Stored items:
══════════

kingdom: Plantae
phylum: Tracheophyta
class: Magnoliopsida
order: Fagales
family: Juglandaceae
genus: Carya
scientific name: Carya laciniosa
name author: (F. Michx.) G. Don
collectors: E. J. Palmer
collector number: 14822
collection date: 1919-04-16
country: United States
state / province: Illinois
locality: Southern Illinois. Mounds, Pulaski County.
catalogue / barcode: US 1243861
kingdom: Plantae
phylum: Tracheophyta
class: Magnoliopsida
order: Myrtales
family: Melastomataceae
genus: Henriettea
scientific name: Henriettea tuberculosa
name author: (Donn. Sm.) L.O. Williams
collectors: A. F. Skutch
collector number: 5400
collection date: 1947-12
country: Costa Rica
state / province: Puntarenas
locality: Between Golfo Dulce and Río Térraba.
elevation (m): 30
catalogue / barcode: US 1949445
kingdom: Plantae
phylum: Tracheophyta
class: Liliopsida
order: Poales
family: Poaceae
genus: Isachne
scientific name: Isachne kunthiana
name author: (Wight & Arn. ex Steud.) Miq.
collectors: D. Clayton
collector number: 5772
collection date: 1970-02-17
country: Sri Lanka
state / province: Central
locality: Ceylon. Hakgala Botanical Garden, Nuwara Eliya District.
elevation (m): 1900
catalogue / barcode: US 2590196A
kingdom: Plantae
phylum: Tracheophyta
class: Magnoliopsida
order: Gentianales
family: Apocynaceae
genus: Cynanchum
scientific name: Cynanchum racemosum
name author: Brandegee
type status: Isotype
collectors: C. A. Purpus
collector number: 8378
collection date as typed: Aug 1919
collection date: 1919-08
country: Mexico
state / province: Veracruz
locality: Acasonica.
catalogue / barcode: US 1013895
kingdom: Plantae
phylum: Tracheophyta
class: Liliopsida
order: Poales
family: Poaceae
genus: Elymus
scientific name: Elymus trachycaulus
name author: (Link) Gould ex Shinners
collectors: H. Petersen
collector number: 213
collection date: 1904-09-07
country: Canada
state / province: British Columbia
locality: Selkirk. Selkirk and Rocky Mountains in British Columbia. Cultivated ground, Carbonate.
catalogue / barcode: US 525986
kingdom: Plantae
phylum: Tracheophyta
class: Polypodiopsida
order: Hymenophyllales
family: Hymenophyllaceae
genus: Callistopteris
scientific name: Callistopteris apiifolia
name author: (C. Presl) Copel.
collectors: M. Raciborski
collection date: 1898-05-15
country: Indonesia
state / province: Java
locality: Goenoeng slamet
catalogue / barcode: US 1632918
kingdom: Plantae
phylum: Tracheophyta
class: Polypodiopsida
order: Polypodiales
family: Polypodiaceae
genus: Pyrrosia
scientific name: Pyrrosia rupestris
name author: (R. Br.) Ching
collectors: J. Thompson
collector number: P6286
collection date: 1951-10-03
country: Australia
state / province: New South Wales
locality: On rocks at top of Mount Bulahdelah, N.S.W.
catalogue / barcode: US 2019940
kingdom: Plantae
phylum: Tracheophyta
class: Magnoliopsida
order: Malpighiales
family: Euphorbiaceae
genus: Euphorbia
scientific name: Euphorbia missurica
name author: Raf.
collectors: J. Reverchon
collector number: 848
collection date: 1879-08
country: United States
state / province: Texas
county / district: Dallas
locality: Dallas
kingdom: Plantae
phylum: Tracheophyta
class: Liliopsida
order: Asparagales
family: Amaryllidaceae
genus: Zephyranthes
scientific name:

══════════

Set exercise:
Please pull out every line in the entries that contains the word "province".

Answer to the exercise:
state / province: Illinois
state / province: Puntarenas
state / province: Central
state / province: Veracruz
state / province: British Columbia
state / province: Java
state / province: New South Wales
state / province: Texas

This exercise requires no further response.